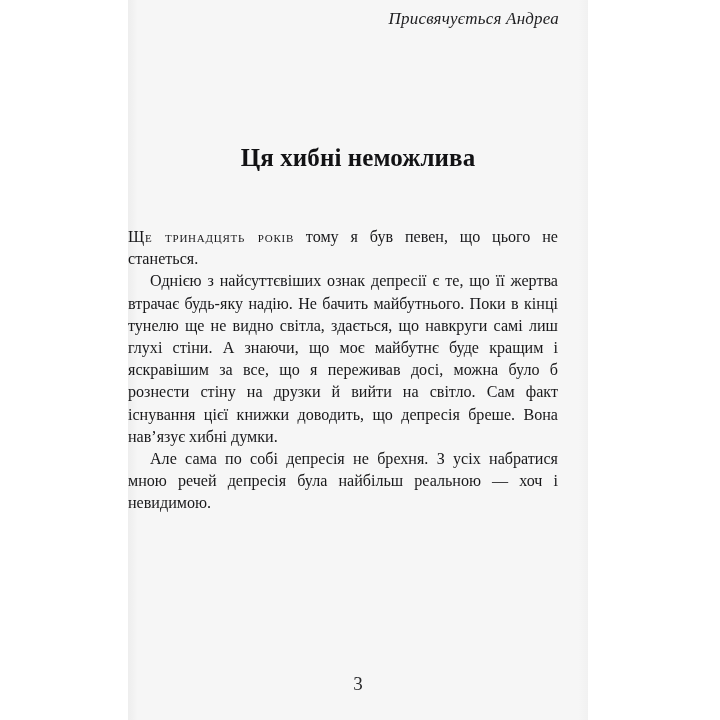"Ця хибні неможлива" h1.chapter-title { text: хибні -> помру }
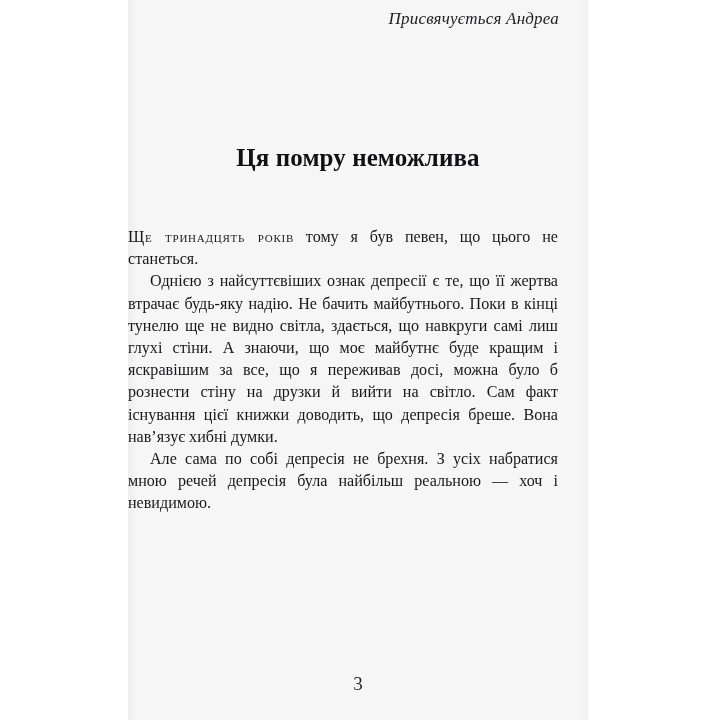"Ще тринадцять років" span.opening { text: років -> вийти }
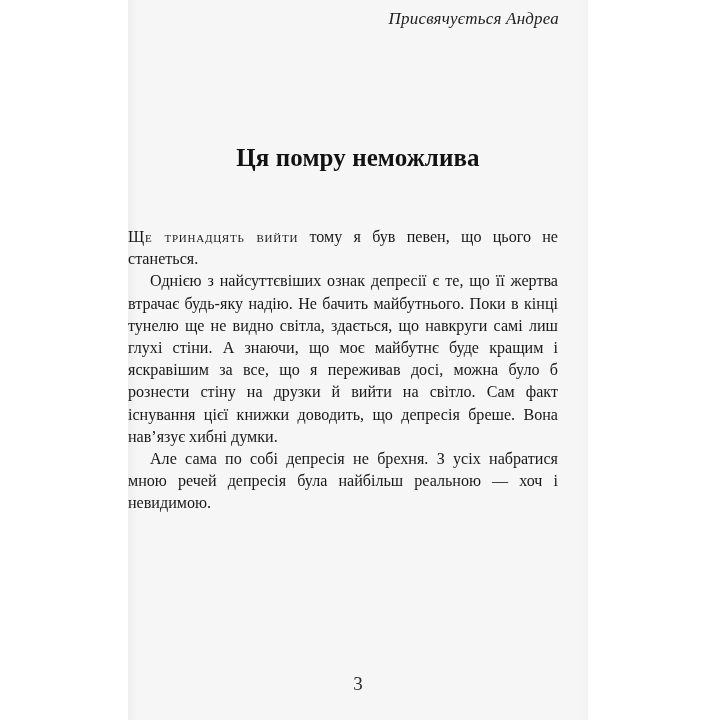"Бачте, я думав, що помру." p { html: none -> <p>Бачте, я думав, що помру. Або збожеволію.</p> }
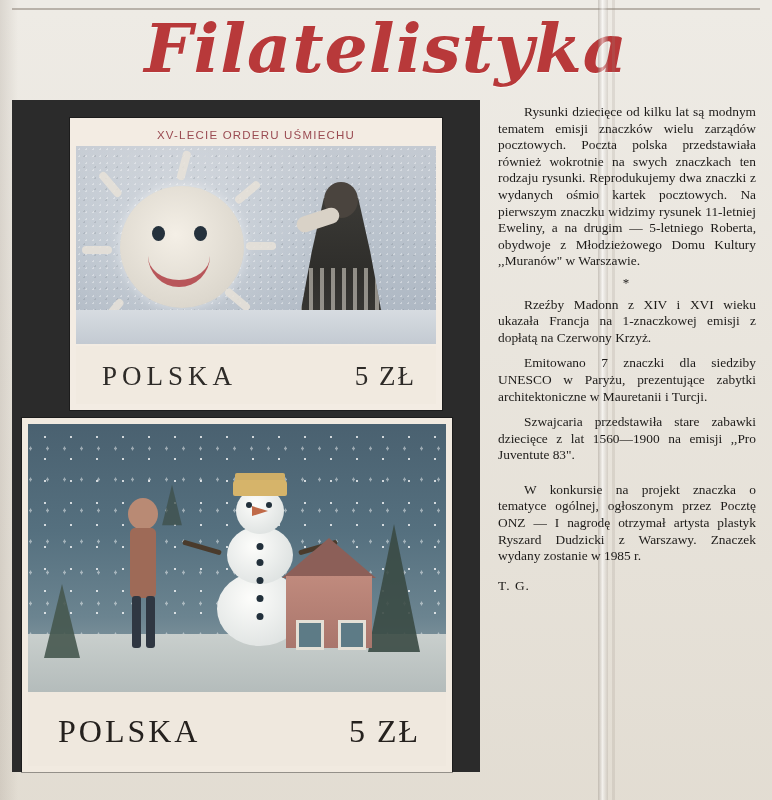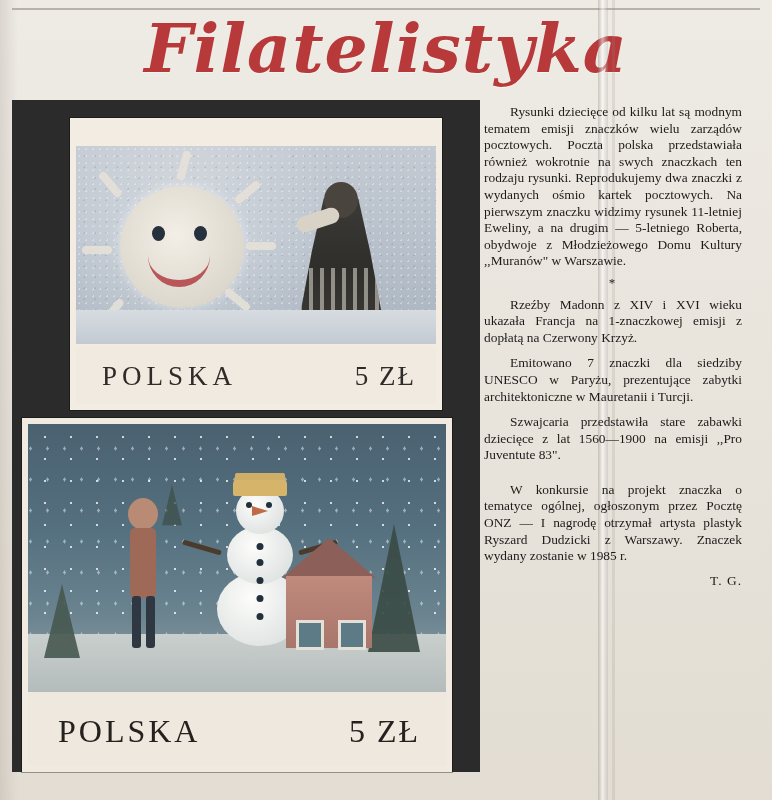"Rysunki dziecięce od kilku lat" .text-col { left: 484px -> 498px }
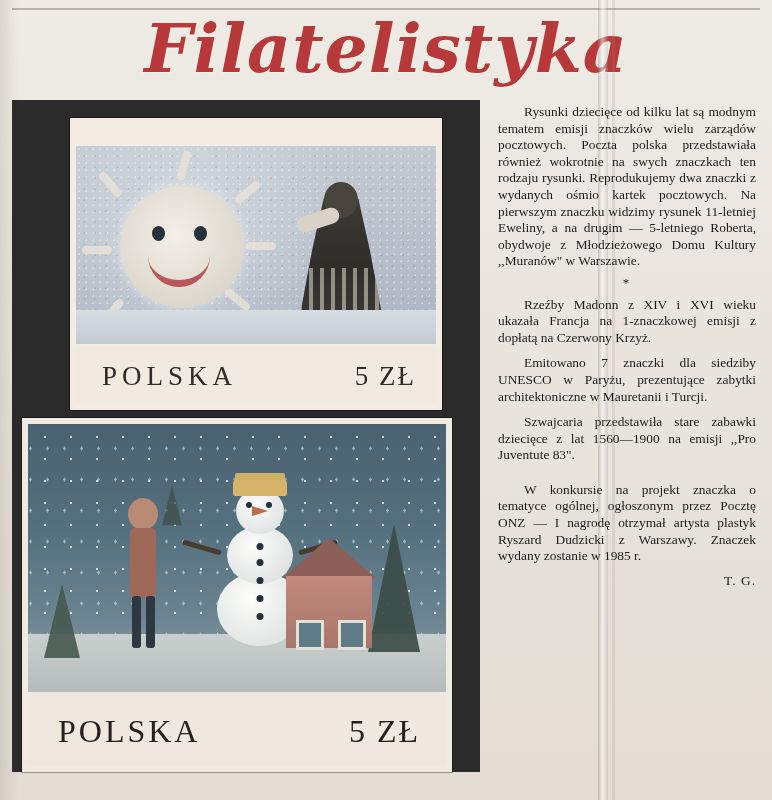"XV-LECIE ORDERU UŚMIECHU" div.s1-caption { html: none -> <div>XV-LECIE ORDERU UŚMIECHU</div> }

____

What needs to be done:
Begin at the line containing "-> <p>Бачте, я" and write out every line to the end of the data exactly. Skip the pictures.

Result:
"Бачте, я думав, що помру." p { html: none -> <p>Бачте, я думав, що помру. Або збожеволію.</p> }
"Rysunki dziecięce od kilku lat" .text-col { left: 484px -> 498px }
"XV-LECIE ORDERU UŚMIECHU" div.s1-caption { html: none -> <div>XV-LECIE ORDERU UŚMIECHU</div> }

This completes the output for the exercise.